With Tmall and JD owning close to three quarters of the Chinese B2C ecommerce market, there just isn’t much room for both “smaller” global and local players like Yihaodian, Suning, Amazon and VIPShop to compete. They cannot tap into the economies of scale enjoyed by the market leaders. B2C ecommerce is a winner-takes-all market where the rich get even richer.”

With nearly 6,000 delivery and pickup stations in approximately  2,500 counties and districts across China compared to Yihaodian’s mere 250 hubs, it sadly did not have a strong chance.

Cross-border ecommerce isn’t the answer either

Nonetheless, the company seemed optimistic last year. At a logistics conference in Shanghai, Yihaodian senior manager Yang Shenling said with confidence that ‘cross-border is the last blue ocean for Chinese ecommerce.’

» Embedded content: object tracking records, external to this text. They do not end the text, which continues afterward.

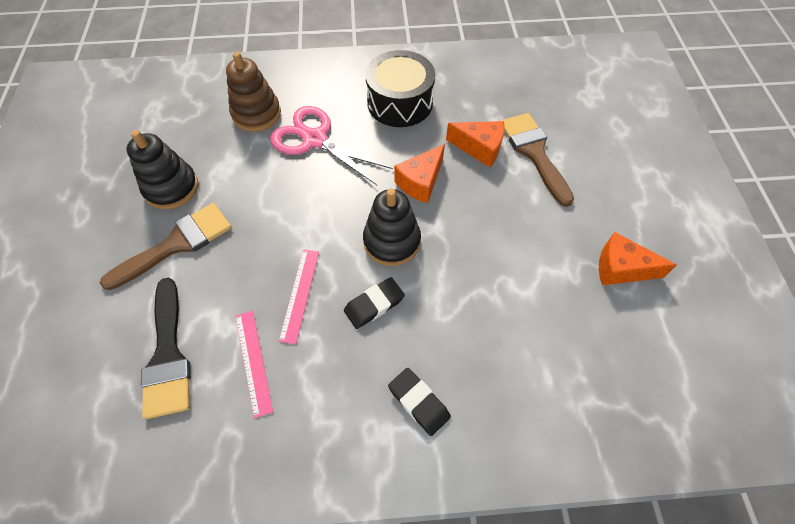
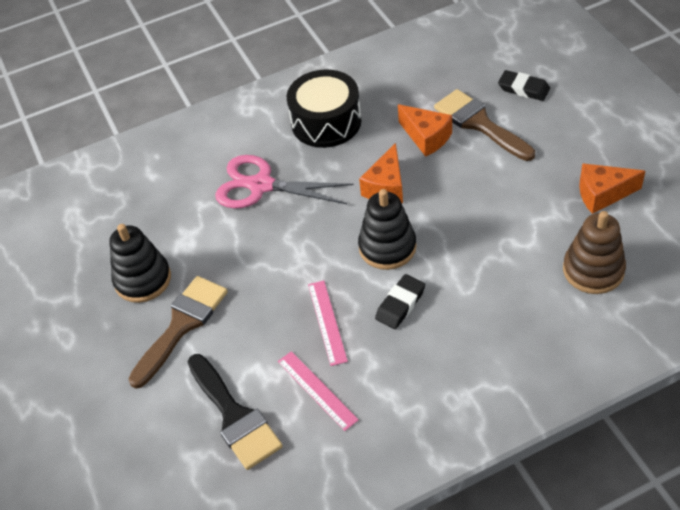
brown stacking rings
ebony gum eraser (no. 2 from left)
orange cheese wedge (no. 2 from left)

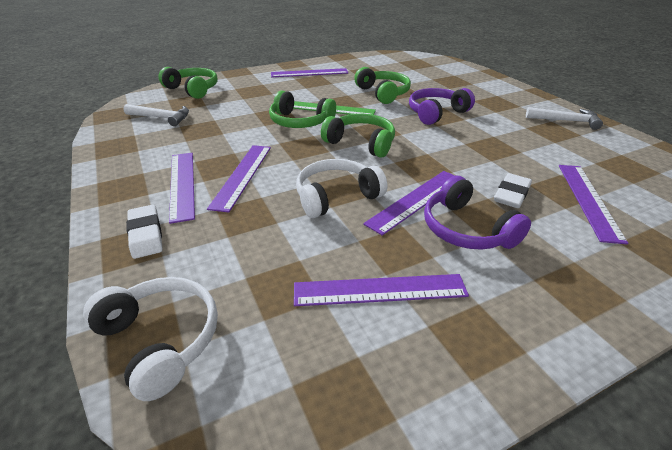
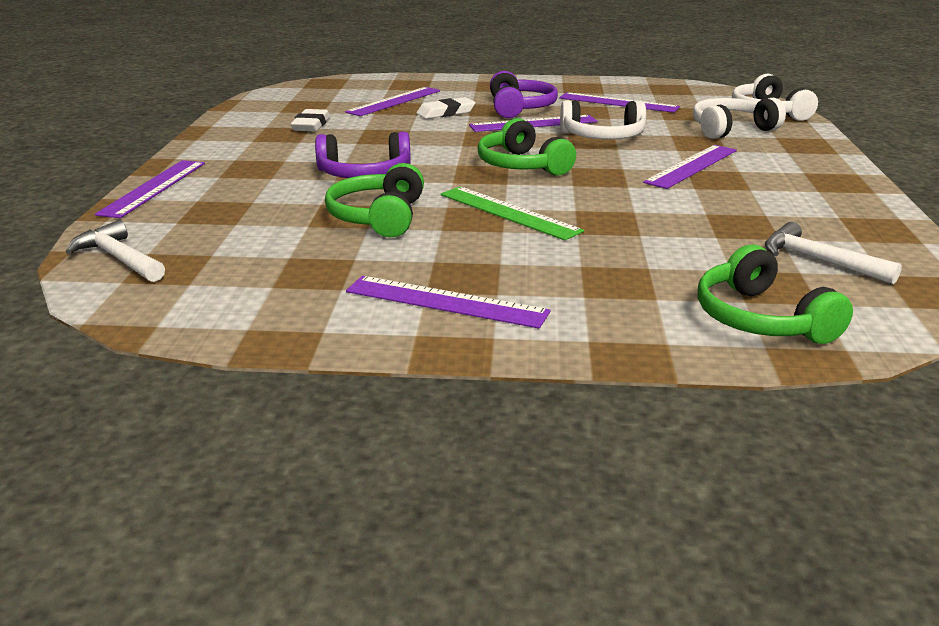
leaf-green over-ear headphones (no. 2 from left in the first image)
white over-ear headphones (no. 2 from left)
white gum eraser (no. 1 from left)
violet measuring stick (no. 1 from left)
white carpenter's hammer (no. 1 from left)

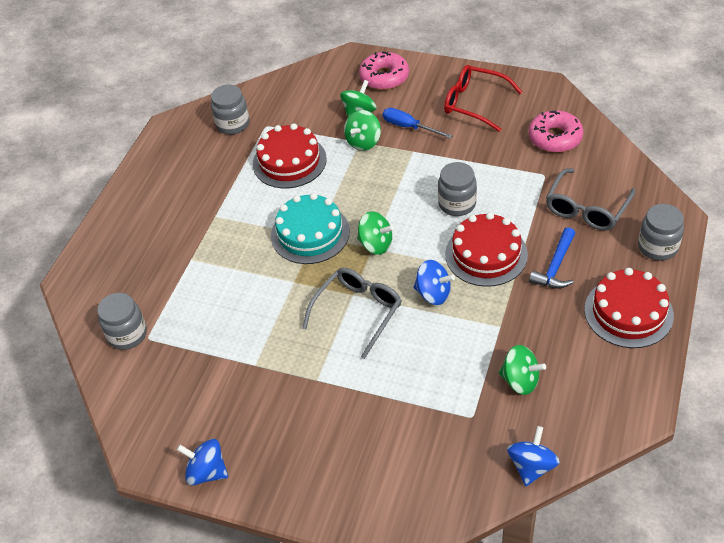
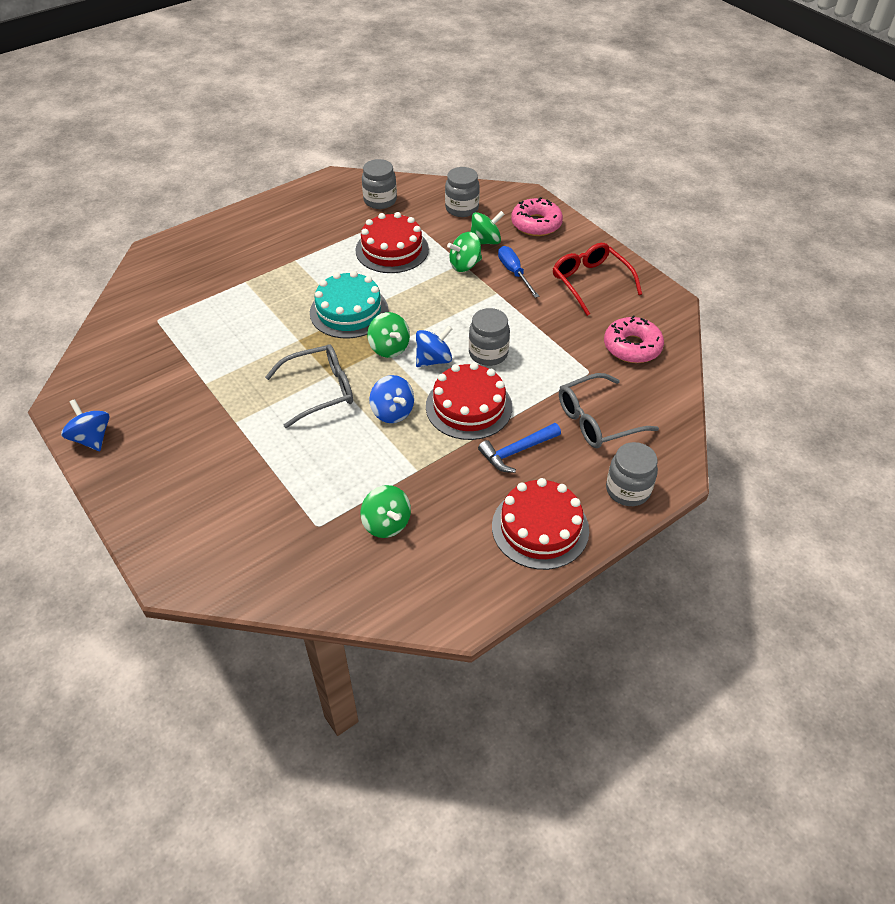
grey jar (no. 2 from left)
royal blue whirligig (no. 3 from left)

The inbound cross-border market is estimated to be 155 billion RMB ($25 billion) and is expected to grow to a whopping 1 trillion RMB ($164 billion) by the end of 2018 according to The China e-Business Research Center cited by Shenling. But when we asked Yihaodian how big its new cross-border business was in terms of percentage of total company sales it turned out to be only 2% and projected to go up to 10% over the next five years.

Ten percent is still a very small number and getting there would be an uphill battle as the quality and safety of domestic products will no doubt increase over the next few years thanks to increased government pressure and regulation. As quality improves, there will be no need for Chinese consumers to look abroad.

In many ways, cross-border ecommerce in China can be seen as a desperate move to cope with the fact that the domestic market is reaching saturation. And despite all the hype, it is still a very small business compared to the Chinese domestic ecommerce market.

Lucky for them, JD.com has been doubling down on winning the food category. Last August, it bought a 10% stake in Yonghui, a rival that specializes in fresh food. From the Yihaodian acquisition, the company stands to gain credibility of a global brand in its efforts to be seen as a more trusted food retailer in the rightfully suspicious Chinese food ecommerce landscape.

Businesses are realizing that China is a Venus Flytrap – plenty of allure but crushing once inside.

This is just the beginning as global players are increasingly realizing that China is a Venus Flytrap – plenty of allure but crushed once inside. They instead start to look longingly south towards the real blue ocean- Southeast Asia. Expect China’s B2C ecommerce bloodbath to get a lot murkier as global and smaller ecommerce players learn the Amazon and Yihaodian China lesson the hard way.